Neate, award-winning author of four previous books, has been praised for his witty and imaginative storytelling. Set in multiethnic West London, City of Tiny Lights is his ambitious, boisterous and somewhat disappointing experiment with the urban detective genre.
When the story begins Tommy is dealing with a brutal hangover and a mysterious visitor: a prostitute named Melody who wants him to find her missing "ho-buddy" Natasha. When the client with whom Natasha was last seen, a British MP, is found in a bloody, brain-splattered hotel room, Tommy finds himself looking for answers in all the wrong places, including a terrorist recruiting network.
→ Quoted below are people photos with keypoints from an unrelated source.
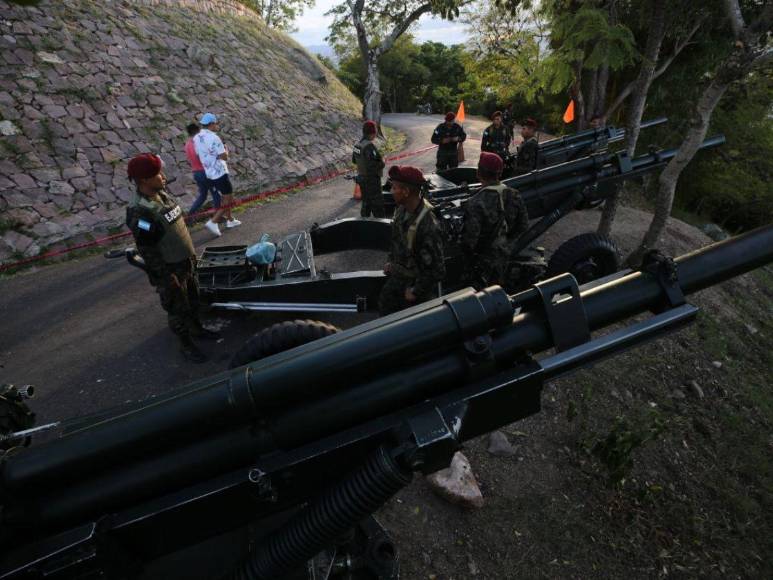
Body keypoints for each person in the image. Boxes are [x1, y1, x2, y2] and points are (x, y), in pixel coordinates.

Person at [125, 153, 220, 363]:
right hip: (170, 270)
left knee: (194, 300)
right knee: (178, 310)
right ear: (144, 180)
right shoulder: (140, 213)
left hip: (185, 261)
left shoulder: (161, 195)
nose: (163, 176)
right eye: (157, 173)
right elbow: (147, 249)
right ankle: (186, 346)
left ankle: (197, 330)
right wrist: (166, 277)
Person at [379, 165, 446, 316]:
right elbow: (397, 240)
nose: (391, 191)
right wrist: (391, 261)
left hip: (416, 285)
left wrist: (416, 291)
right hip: (400, 276)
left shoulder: (428, 225)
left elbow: (437, 270)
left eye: (394, 188)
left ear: (406, 192)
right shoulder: (402, 210)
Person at [460, 152, 529, 289]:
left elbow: (469, 242)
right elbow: (523, 225)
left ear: (478, 173)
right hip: (503, 256)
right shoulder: (513, 194)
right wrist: (506, 243)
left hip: (481, 264)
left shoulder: (475, 202)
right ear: (500, 173)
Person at [194, 113, 240, 236]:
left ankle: (230, 220)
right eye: (216, 123)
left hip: (208, 172)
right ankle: (214, 221)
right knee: (228, 198)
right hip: (220, 172)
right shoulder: (215, 138)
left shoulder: (196, 138)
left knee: (226, 197)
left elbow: (198, 154)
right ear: (211, 124)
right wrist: (226, 150)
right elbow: (224, 157)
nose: (217, 125)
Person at [185, 123, 221, 218]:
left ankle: (190, 215)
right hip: (205, 172)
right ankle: (218, 216)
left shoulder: (187, 144)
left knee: (203, 195)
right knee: (216, 193)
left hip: (196, 173)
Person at [352, 120, 386, 218]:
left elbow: (354, 161)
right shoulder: (369, 147)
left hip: (362, 179)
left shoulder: (357, 145)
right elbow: (377, 165)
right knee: (378, 206)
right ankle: (380, 227)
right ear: (372, 133)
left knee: (366, 203)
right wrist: (383, 161)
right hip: (372, 181)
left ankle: (364, 223)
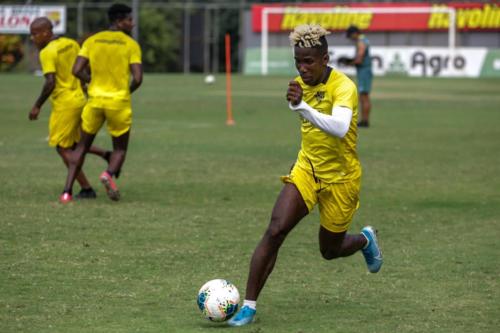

In a welcome departure from the archetypal hard-boiled narrative, Neate incorporates Tommy's immigrant family into the story-notably, the Akhtar patriarch Farzad, an "alcoholic/artist/shopkeeper/doctor" who spends most of his days dressed in an oversized Bob Marley T-shirt and boxers, drinking and obsessively painting, covering up, and repainting the face of his dead wife on the living room wall.
Tommy Akhtar, however, would probably argue that the most fascinating character we meet is himself. With his slangy speech and lungs scorched from "Bennies," Tommy is a bundle of Chandler-esque contradictions, a fusion of rugged masculinity and charming vulnerability who sprinkles his narrative with self-deprecating passages about what a "soft toff" he really is. As in Chandler's tales, the pursuit of truth the hero undertakes is partially about figuring out whodunit, and partially an excuse for our detective to explore what really concerns him: the cultural landscape(s) of which he's a privileged spectator.
Don't let the amber glimmer of Wild Turkey in Tommy's glass fool you into thinking this is a party. What begins as a madcap romp with "thug-lites" and hookers is also a novel about important issues. As Tommy traverses the immigrant hub and criminal underworld of contemporary London, he meditates on race relations, religious fundamentalism, immigration, the media, government and whatever other topics seem pressing in our postcolonial, post-9/11 geopolitical climate.
At times, this makes the book and the city it depicts seem like a Lego village patched together from recycled plots and erected around a series of talking points. Instead of alienating the reader, however, the synthetic quality is strangely intriguing. Though Tommy often compares sleuthing to cricket, "the gentleman's game," his tale instead resembles a less civilized sport: professional wrestling.
What does a detective novel set in cosmopolitan London have in common with a surreal, monstrous ballet of simian athletes in florescent underwear exchanging scripted insults while pretending to pummel each other? Neate uses generic conventions in a way that, despite the apparent laziness and cynicism of the book's choreographed violence and good-guy/bad-guy switcheroo, manages to seem eerily sincere at the same time. City of Tiny Lights, like Monday Night Raw, revels in its own artificiality while still trying desperately to convince us that the stage blood is real.
Whether Neate's novel ever achieves this desired sense of urgency is another question. In its serious moments City of Tiny Lights offers an overview of some important ideas about identity, nationality and urban life in an age of terrorism. But it ultimately lacks the attention span to sustain a meaningful engagement with any of them. One of Tommy's major epiphanies is that his government and the terrorists are on the same side because they both rely on public hysteria, an insight that smells suspiciously like the last stale cigarette in a pack of Michael Moore-flavored Ultra Lite 100s.
This is unfortunate because City of Tiny Lights is often fun to read, and reveals luminous flashes of potential. Why an otherwise imaginative writer such as Neate fails to harness that potential is a more baffling mystery than who brained Natasha's john.